美文网首页
MML(skl)——C2

MML(skl)——C2

作者: thestarrunner | 来源:发表于2018-11-24 04:56 被阅读0次

    Regression problems goal: to predict the value of a continuous response/dependent variable

    Steps: training data, model, learning algorithm, and evaluation metrics

    Theoretical Part

    Linear Regression

    Data

    training data

    Training instance Diameter (in inches) Price (in dollars)
    1 6 7
    2 8 9
    3 10 13
    4 14 17.5
    5 8 18
    sample size x y
    Visualize via matplotlib
    >>> import matplotlib.pyplot as plt
    >>> X = [[6], [8], [10], [14], [18]]
    >>> y = [[7], [9], [13], [17.5], [18]]
    >>> plt.figure()
    >>> plt.title('Pizza price plotted against diameter')
    >>> plt.xlabel('Diameter in inches')
    >>> plt.ylabel('Price in dollars')
    >>> plt.plot(X, y, 'k.')
    >>> plt.axis([0, 25, 0, 25])
    >>> plt.grid(True)
    >>> plt.show()
    
    Model fitting
    >>> from sklearn.linear_model import LinearRegression
    >>> # Training data
    >>> X = [[6], [8], [10], [14], [18]]
    >>> y = [[7], [9], [13], [17.5], [18]]
    >>> # Create and fit the model
    >>> model = LinearRegression()
    >>> model.fit(X, y)
    >>> print('A 12" pizza should cost: $%.2f' % model.predict([12])[0])
    A 12" pizza should cost: $13.68
    

    The sklearn.linear_model.LinearRegression class is an estimator.
    Estimators predict a value based on the observed data. In scikit-learn, all estimators implement the fit() and predict() methods.

    Comparison
    import numpy as np
    m, n = (10000, 10000)
    xs = np.linspace(0, 20, m)
    plt.figure()
    plt.plot(xs,pizzamodel.predict(xs.reshape(-1,1)),'r')
    plt.plot(X,y,'bo',markersize=10)
    plt.grid(1)
    plt.title('predicted vs. sample')
    plt.show()
    
    LinearR_comparison.png
    Evaluation of model fitness

    some definitions:
    cost function/loss function := define and measure the error of a model
    residuals or training errors := the difference between predicted value and training data y value
    prediction errors or test errors := the difference between predicted value and test data y value

    some defs for linear regression
    residual sum of squares cost function
    LSE: least square estimators

    when we have a cost function, we can find the values of our model's parameters
    that minimize it.

    Note, unbiased estimator for a variance of a dataset should have N-1 instead of N as the denominator

    Evaluation

    test data

    Test instance Diameter (in inches) Observed Price (in dollars) Predicted price (in dollars)
    1 8 11 7759
    2 9 8.5 10.7522
    3 11 15 12.7048
    4 16 18 17.5863
    5 12 11 13.6811
    sample size x y y_predicted

    Several measures can be used to assess our model's predictive capabilities. We will
    evaluate our pizza-price predictor using r-squared
    r^2 = 1, no errors
    r^2 = .5, half of the variance in the response variable can be predicted using the model
    In the case of simple linear regression, r-squared is equal to the square of the Pearson product moment correlation coefficient, or Pearson's r.

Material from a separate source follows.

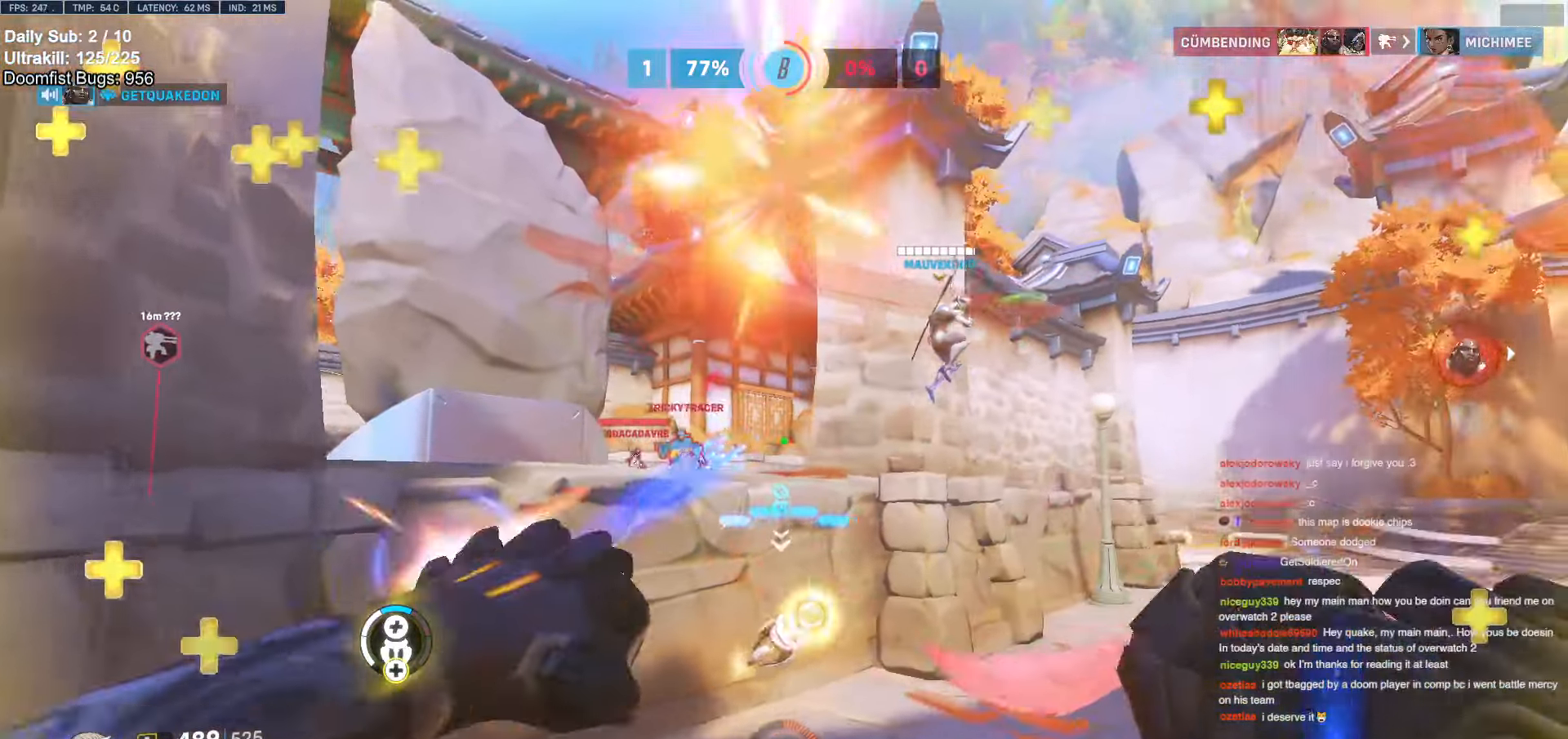
{"keys": ["a"], "mouse": ["left"], "events": [[33, "a", "down"], [66, "mouse_left", "up"], [166, "mouse_left", "down"], [166, "s", "up"], [400, "mouse_left", "up"], [500, "mouse_left", "down"]]}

    R^2 := 1 - \frac{cost\ function\ :=\ sum\ of\ square\ of\ residual}{total\ sum\ of\ squares}

    >>> from sklearn.linear_model import LinearRegression
    >>> X = [[6], [8], [10], [14], [18]]
    >>> y = [[7], [9], [13], [17.5], [18]]
    >>> X_test = [[8], [9], [11], [16], [12]]
    >>> y_test = [[11], [8.5], [15], [18], [11]]
    >>> model = LinearRegression()
    >>> model.fit(X, y)
    >>> print('R-squared: %.4f' % model.score(X_test, y_test))
    R-squared: 0.6620
    

    Multiple Linear Regression

    for Y = \beta \cdot X
    solution: \beta = (X^TX)^{-1}XY

    so a package to solve matrix inverse calculation is introduced: np.linalg (linear algebra)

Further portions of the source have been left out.